Source texts of formatted documents:
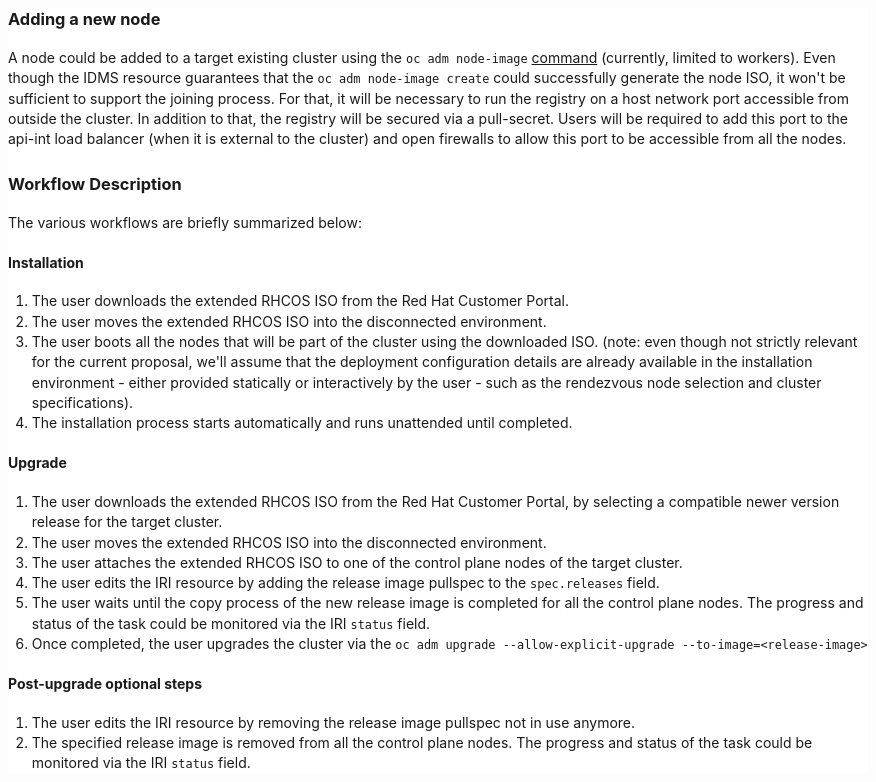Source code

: ### Adding a new node

A node could be added to a target existing cluster using the `oc adm
node-image` [command](https://github.com/openshift/enhancements/blob/master/enhancements/oc/day2-add-nodes.md)
(currently, limited to workers). Even though the IDMS resource guarantees that
the `oc adm node-image create` could successfully generate the node ISO, it
won't be sufficient to support the joining process. For that, it will be
necessary to run the registry on a host network port accessible from outside
the cluster. In addition to that, the registry will be secured via a
pull-secret. Users will be required to add this port to the api-int load
balancer (when it is external to the cluster) and open firewalls to allow
this port to be accessible from all the nodes.

### Workflow Description

The various workflows are briefly summarized below:

#### Installation

1. The user downloads the extended RHCOS ISO from the Red Hat Customer Portal.
2. The user moves the extended RHCOS ISO into the disconnected environment.
3. The user boots all the nodes that will be part of the cluster using the
   downloaded ISO.
   (note: even though not strictly relevant for the current proposal,
   we'll assume that the deployment configuration details are already
   available in the installation environment - either provided statically or
   interactively by the user - such as the rendezvous node selection and cluster
   specifications).
4. The installation process starts automatically and runs unattended until
   completed.

#### Upgrade

1. The user downloads the extended RHCOS ISO from the Red Hat Customer Portal,
   by selecting a compatible newer version release for the target cluster.
2. The user moves the extended RHCOS ISO into the disconnected environment.
3. The user attaches the extended RHCOS ISO to one of the control plane nodes
   of the target cluster.
4. The user edits the IRI resource by adding the release image pullspec to the
   `spec.releases` field.
5. The user waits until the copy process of the new release image is completed
   for all the control plane nodes. The progress and status of the task could
   be monitored via the IRI `status` field.
6. Once completed, the user upgrades the cluster via the `oc adm upgrade
   --allow-explicit-upgrade --to-image=<release-image>`

#### Post-upgrade optional steps

1. The user edits the IRI resource by removing the release image pullspec not
   in use anymore.
2. The specified release image is removed from all the control plane nodes. The
   progress and status of the task could be monitored via the IRI `status`
   field.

Work to be completed
Return all of the entries word for word, but omit the pictures.

Response for this exercise
Source code

: ### Adding a new node

A node could be added to a target existing cluster using the `oc adm
node-image` [command](https://github.com/openshift/enhancements/blob/master/enhancements/oc/day2-add-nodes.md)
(currently, limited to workers). Even though the IDMS resource guarantees that
the `oc adm node-image create` could successfully generate the node ISO, it
won't be sufficient to support the joining process. For that, it will be
necessary to run the registry on a host network port accessible from outside
the cluster. In addition to that, the registry will be secured via a
pull-secret. Users will be required to add this port to the api-int load
balancer (when it is external to the cluster) and open firewalls to allow
this port to be accessible from all the nodes.

### Workflow Description

The various workflows are briefly summarized below:

#### Installation

1. The user downloads the extended RHCOS ISO from the Red Hat Customer Portal.
2. The user moves the extended RHCOS ISO into the disconnected environment.
3. The user boots all the nodes that will be part of the cluster using the
   downloaded ISO.
   (note: even though not strictly relevant for the current proposal,
   we'll assume that the deployment configuration details are already
   available in the installation environment - either provided statically or
   interactively by the user - such as the rendezvous node selection and cluster
   specifications).
4. The installation process starts automatically and runs unattended until
   completed.

#### Upgrade

1. The user downloads the extended RHCOS ISO from the Red Hat Customer Portal,
   by selecting a compatible newer version release for the target cluster.
2. The user moves the extended RHCOS ISO into the disconnected environment.
3. The user attaches the extended RHCOS ISO to one of the control plane nodes
   of the target cluster.
4. The user edits the IRI resource by adding the release image pullspec to the
   `spec.releases` field.
5. The user waits until the copy process of the new release image is completed
   for all the control plane nodes. The progress and status of the task could
   be monitored via the IRI `status` field.
6. Once completed, the user upgrades the cluster via the `oc adm upgrade
   --allow-explicit-upgrade --to-image=<release-image>`

#### Post-upgrade optional steps

1. The user edits the IRI resource by removing the release image pullspec not
   in use anymore.
2. The specified release image is removed from all the control plane nodes. The
   progress and status of the task could be monitored via the IRI `status`
   field.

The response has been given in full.